WORK ORDER:
Only the lines that contain the string "their" belong in the answer; pull them from the records.

(Extracted page text data)
• • • • •

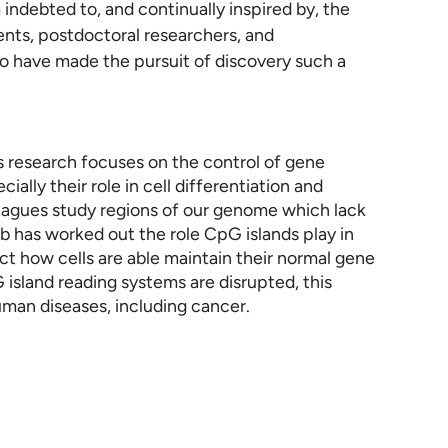
 indebted to, and continually inspired by, the
nts, postdoctoral researchers, and
o have made the pursuit of discovery such a
is research focuses on the control of gene
ally their role in cell differentiation and
leagues study regions of our genome which lack
b has worked out the role CpG islands play in
ct how cells are able maintain their normal gene
island reading systems are disrupted, this
man diseases, including cancer.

• • • • •

EXERCISE RESULT:
ally their role in cell differentiation and
ct how cells are able maintain their normal gene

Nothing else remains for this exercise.